-------- DATA FOR ANALYSIS

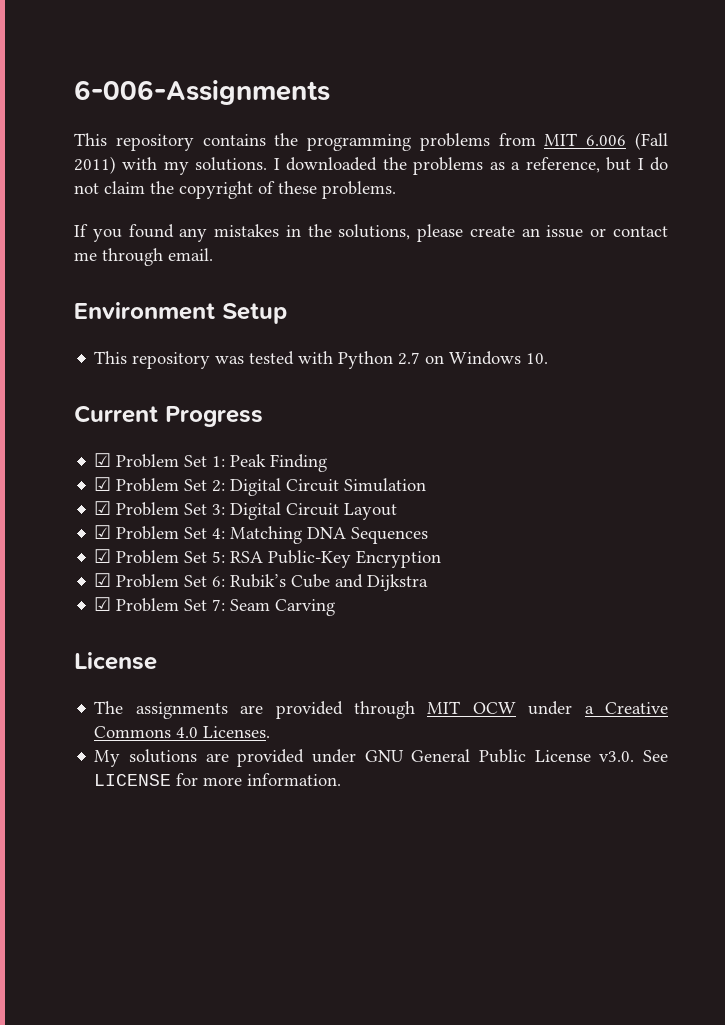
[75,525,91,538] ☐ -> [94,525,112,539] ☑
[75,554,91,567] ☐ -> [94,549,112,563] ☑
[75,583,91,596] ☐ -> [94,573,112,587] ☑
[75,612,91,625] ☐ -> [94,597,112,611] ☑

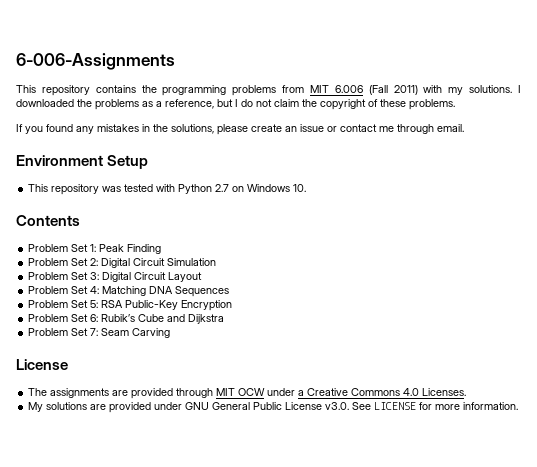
[74,405,263,427] [94,453,112,467] Current Progress // ☑ -> [16,215,80,226] Contents //
[94,477,112,491] ☑ -> (162, 249) none
[94,501,112,515] ☑ -> (217, 262) none
[94,525,112,539] ☑ -> (203, 277) none
[94,549,112,563] ☑ -> (230, 291) none
[94,573,112,587] ☑ -> (233, 305) none
[94,597,112,611] ☑ -> (225, 319) none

----------------

• TASK GOAL: Reproduce exactly the line containing "[94,573,112,587] ☑ -> (233, 305) none" and every line after it through the end of the records above, and nothing else.

• EXERCISE RESPONSE:
[94,573,112,587] ☑ -> (233, 305) none
[94,597,112,611] ☑ -> (225, 319) none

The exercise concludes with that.